OBJETIVOS:
1. De acordo com o trecho sobre a Quimbanda, como Rivas Neto define a Umbanda?
2. Retome o trecho sobre a Quimbanda e Exu e dê continuidade a ele a partir da última frase.

TRECHO DO TEXTO:

A definição de Quimbanda dada por Rivas Neto faz sentido dentro do contexto do presente trabalho. Diz o autor que a Quimbanda representa o oposto da Lei, fazendo oposição à Umbanda, que ele define como Conjunto das Leis Divinas. A dualidade, presente nestes conceitos, revela a ambigüidade psíquica, mítica, presentes na história humana, reflete a tensão entre os opostos: de um lado um valor novo, transformador, revolucionário, inovador, do outro, a plausibilidade, o estável, o seguro, a norma, a lei. É muito fácil encontrar Exu no cotidiano, bem no seio das boas famílias cristãs. Há sempre, em todo grupo, um que é predestinado a servir de bode expiatório. É aquela criança que destoa dos outros irmãos, seja porque não é considerada inteligente, não vai bem nos estudos, é usuária de drogas, anda em más companhias, vive causando confusões e tumultuando a tranqüilidade do lar, incita nos outros sentimentos de raiva e agressão. Enfim, ela é o oposto da norma, do que é sensato, condizente. Ela é a ovelha negra, o desviado, o diferente, o causador das amarguras da família. O bode expiatório está presente em todo os grupos, seja no ambiente de trabalho, dentro de uma sala de aula, numa cultura.

MATERIAL:
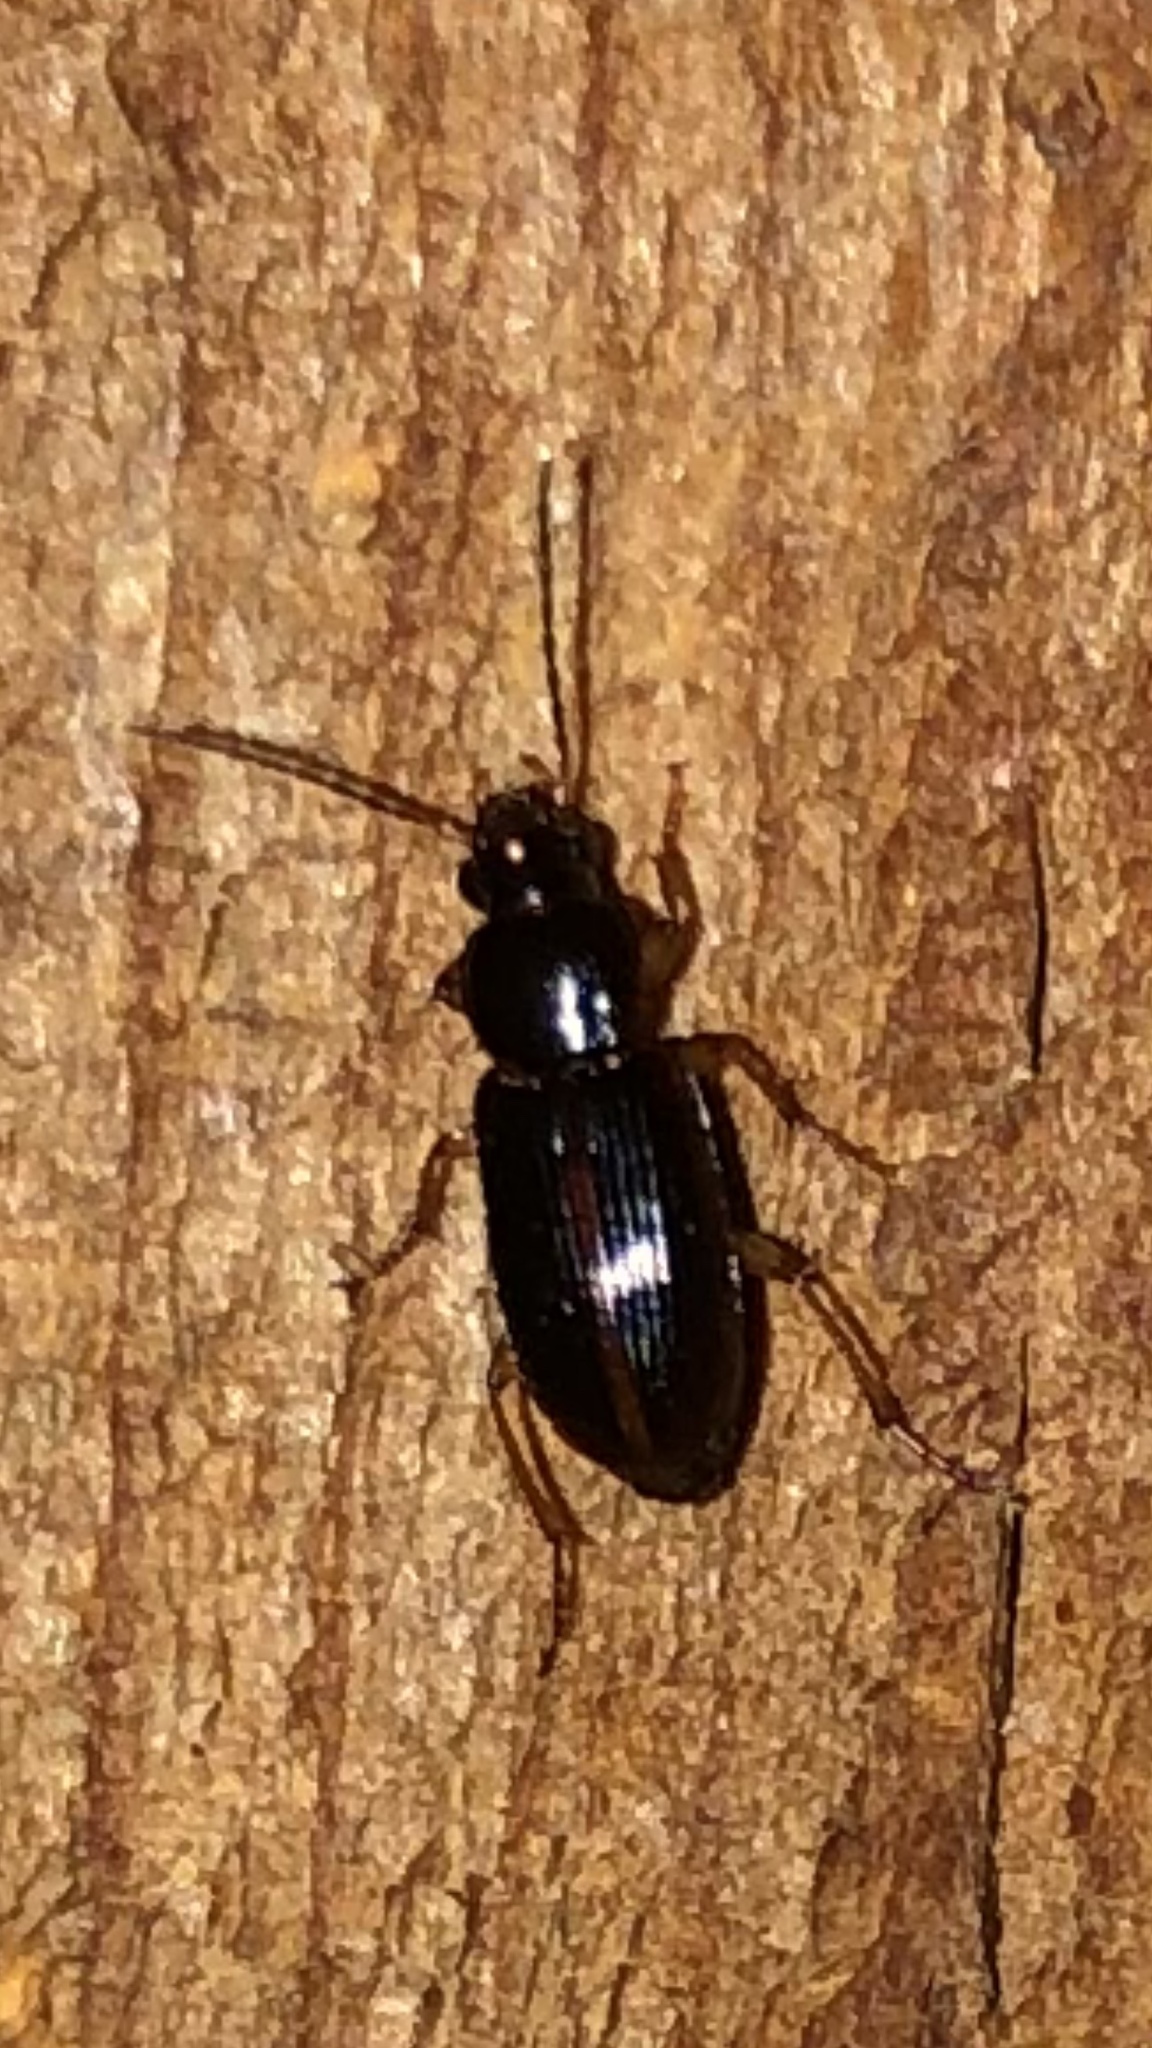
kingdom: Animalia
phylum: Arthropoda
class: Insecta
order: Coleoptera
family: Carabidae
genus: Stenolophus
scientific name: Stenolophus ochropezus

...

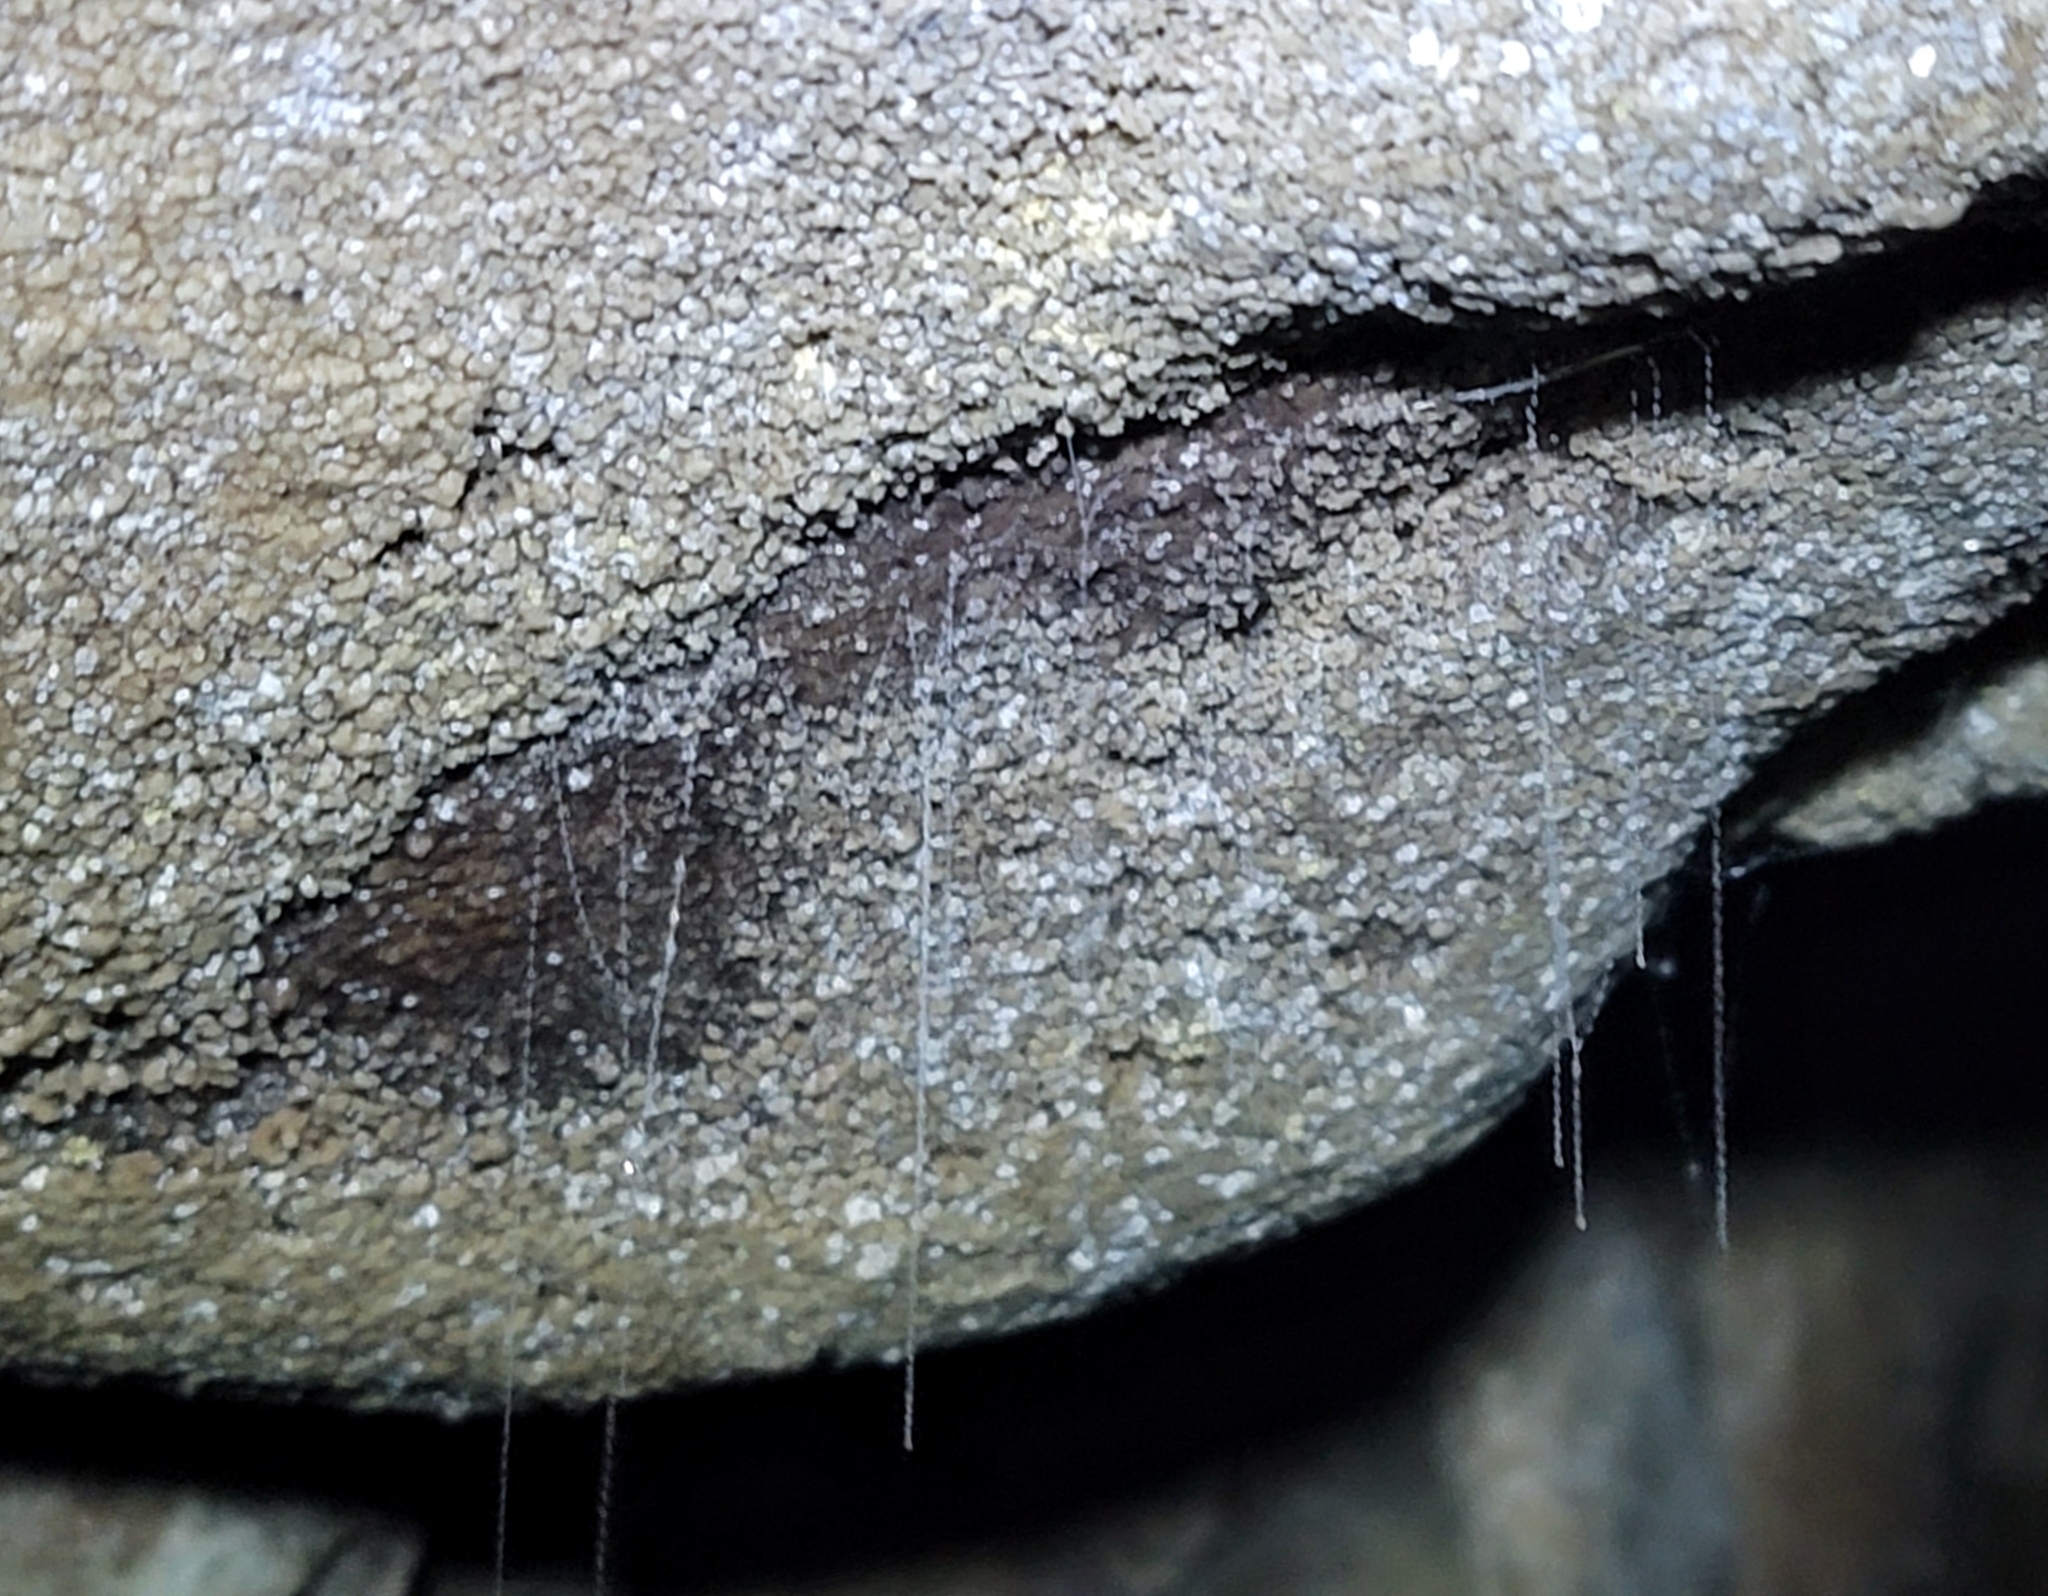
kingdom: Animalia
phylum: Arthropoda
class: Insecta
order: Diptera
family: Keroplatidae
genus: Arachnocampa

RESPOSTAS POR TAREFA:
1. Como o Conjunto das Leis Divinas.

2.
Exu, como puer, como todo filho destituído de paternidade, na sua inalcançável busca pelo espírito do pai é uma constante mítica. Diz Rivas Neto que não se pode esquecer que os Exus estão “debaixo de uma condição disciplinar” e quando dela se libertarem serão Guardiões Superiores, mas nunca sendo Caboclo, Preto Velho ou Criança. Como mito estruturador da consciência humana, do primordial e eterno conflito da existência - entre o novo (puer) e o velho (senex), Exu nunca poderia realmente se tornar um Preto-Velho. A psique é formada a partir de forças antagônicas, duais, bem expressas na oposição Umbanda/Quimbanda, Exu/Preto-Velho.
Mas há sempre uma tentativa de se abolir o mal, o inferior, de uma religião, da sua presença numa família, ou de outros grupos. A religião cristã, mandará o demoníaco para o inferno, expulsando-o da consciência. A família enviará o filho para o psicólogo (o problema é do filho), na pretensão de adaptá-lo. Numa sala de aula ou num ambiente de trabalho, poderá haver mecanismos, por quem centra o poder de liderança, para manipular as demais consciências contra aquele que desestabiliza a ordem.
Existe, pois, uma tendência psíquica, de reencontrar o paraíso, o lugar do não-dualismo, do não-desejo, um lugar onde não se tem medo, insegurança, dúvida. Mas Exu tem a finalidade arquetípica de rememorar a entrada do ser humano na história, uma história que só foi possível porque havia uma força antagônica, rebelde, provocadora de mudanças que impulsionou a humanidade a sair deste estado paradisíaco.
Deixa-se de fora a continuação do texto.